Alice and William struggled to keep spirits up in the household, but it was difficult. Fort Laramie had grown in the years they had been there, and theirs was no longer the only general store plying wares from the North Platte River. The townsfolk began to give the Spars a wide berth, avoiding the oddly changed children and the store as well. In early October William decided that if the situation had not improved by the first of December, they would move back to Missouri and he would go to work for Alice’s father, who owned several textile manufacturing plants.
As Halloween approached, Alice realized that she had an opportunity to re-integrate her children back into the town’s society. She ordered paint special all the way from Columbus, and when the day came, she set to work. She painted the twin’s faces to look like the clowns in the circus, who made all the town’s children laugh with delight. She painted twinkling eyes over sad looking ones, and smiles where there were none. She painted the best and the happiest she had ever seen her two babies. Then she colored their faces, one blue and one pink, so that no one could look at them without smiling themselves. It was the finest job she had ever done, and so hopefully, and apprehensively, she let them out into the night with their empty sacks and happily painted faces.

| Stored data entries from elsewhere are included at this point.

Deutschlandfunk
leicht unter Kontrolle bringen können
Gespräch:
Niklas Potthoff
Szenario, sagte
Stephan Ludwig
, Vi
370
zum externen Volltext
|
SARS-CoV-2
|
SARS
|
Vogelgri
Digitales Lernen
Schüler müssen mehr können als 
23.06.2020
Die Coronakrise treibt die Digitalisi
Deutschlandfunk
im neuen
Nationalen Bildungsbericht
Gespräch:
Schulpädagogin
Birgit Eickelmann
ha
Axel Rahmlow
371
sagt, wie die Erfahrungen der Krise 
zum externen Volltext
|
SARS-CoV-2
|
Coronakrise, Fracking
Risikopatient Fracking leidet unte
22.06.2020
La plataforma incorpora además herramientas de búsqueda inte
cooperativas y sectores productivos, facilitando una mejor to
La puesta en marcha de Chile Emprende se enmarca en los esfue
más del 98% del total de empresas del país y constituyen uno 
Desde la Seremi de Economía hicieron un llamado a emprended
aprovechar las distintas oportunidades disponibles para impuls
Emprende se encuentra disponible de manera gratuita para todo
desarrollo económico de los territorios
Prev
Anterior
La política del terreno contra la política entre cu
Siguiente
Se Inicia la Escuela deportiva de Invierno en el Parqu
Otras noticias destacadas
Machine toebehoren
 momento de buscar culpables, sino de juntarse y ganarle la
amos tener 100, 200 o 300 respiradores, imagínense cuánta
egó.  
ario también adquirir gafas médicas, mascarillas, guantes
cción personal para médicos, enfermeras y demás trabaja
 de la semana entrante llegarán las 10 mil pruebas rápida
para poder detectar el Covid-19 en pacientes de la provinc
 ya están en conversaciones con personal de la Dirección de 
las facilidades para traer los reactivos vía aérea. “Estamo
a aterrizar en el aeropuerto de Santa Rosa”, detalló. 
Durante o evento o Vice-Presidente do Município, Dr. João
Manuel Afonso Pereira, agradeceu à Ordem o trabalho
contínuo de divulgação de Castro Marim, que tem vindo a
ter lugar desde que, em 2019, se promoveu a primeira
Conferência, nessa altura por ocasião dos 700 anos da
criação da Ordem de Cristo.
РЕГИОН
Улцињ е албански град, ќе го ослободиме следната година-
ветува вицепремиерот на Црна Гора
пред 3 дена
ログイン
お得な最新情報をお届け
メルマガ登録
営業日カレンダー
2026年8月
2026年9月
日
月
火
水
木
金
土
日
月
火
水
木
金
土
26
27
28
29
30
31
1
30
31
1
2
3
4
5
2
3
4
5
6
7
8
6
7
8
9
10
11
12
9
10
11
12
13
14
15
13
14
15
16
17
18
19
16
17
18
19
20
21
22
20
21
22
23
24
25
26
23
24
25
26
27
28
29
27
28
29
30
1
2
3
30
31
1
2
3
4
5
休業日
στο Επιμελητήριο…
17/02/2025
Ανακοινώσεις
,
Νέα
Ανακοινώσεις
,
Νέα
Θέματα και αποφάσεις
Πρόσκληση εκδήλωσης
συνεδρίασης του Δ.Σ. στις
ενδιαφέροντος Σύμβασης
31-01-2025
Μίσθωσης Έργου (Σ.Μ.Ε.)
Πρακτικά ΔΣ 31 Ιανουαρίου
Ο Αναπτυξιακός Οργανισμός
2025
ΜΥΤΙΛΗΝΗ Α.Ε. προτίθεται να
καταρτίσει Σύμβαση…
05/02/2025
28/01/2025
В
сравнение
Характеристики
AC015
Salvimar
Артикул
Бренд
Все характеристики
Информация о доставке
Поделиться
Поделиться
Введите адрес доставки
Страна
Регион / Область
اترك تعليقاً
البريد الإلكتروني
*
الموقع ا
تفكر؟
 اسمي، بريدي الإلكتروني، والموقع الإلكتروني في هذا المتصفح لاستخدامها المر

Several hours later, Constance and Constantine returned home. They were dirty and disheveled, their hair wild and matted with dirt and twigs. Their clothes were torn and their faces were smeared and Constantine was breathing so hard he could not speak, though there was a fierce look in his eye and a jagged smile on his lips. Their bags were full, and Alice gasped in shock when she realized that the bottoms of them were soaked through with blood. William snatched the bag from Constance’s hand and dumped the contents out on the family’s table. Alice screamed. For there on the table was a pile of pieces, bits and snatches of children, the children of Fort Laramie. Fingers, toes, eyes, teeth and tongues, other parts not recognizable and more lay strewn out on the table’s surface like the contents of some mad doctor’s toy chest. William began packing up the essentials the family would need to survive in the wilderness and Alice sat on the floor, weeping and unable to look up at her own children. Constantine placed his sack on the floor and went to his mother, sitting beside her and placing his arm around her waist. Out of fear, she did not recoil.
This is how they were when the first torch crashed through the glass window in the front of their home. Ironically, it was Constance who first understood what was happening, and with a shriek, ran through the front door. Jebediah Shaw was the man who struck the girl with another torch, sending her flying back into the house. The townsfolk surrounded the Spar’s tiny home, mad with their grief and anger. They allowed no one to escape as they burnt the building to the ground. They had heard from the mouths of their own young, the ones who got away, of two attackers, crazed, wearing dirt-encrusted clothing and gleaming, bone-white masks, one who ran with a limp and the other silent as the tomb, who fell upon the children with knives and animal desperation. They had found the mutilated bodies of the ones who had not escaped, and now they wanted revenge.
The townsfolk of Fort Laramie spent their anger that night, though the sadness left behind scarred the community for far longer. Of course, the frontier justice of that Halloween couldn’t bring back the children that had been lost, but life went on in the township of Fort Laramie. In fact, it was only just the very next day that Ida Shaw, wife to Jebediah Shaw, gave birth to twins, one boy and one girl, both with hair like bleached straw.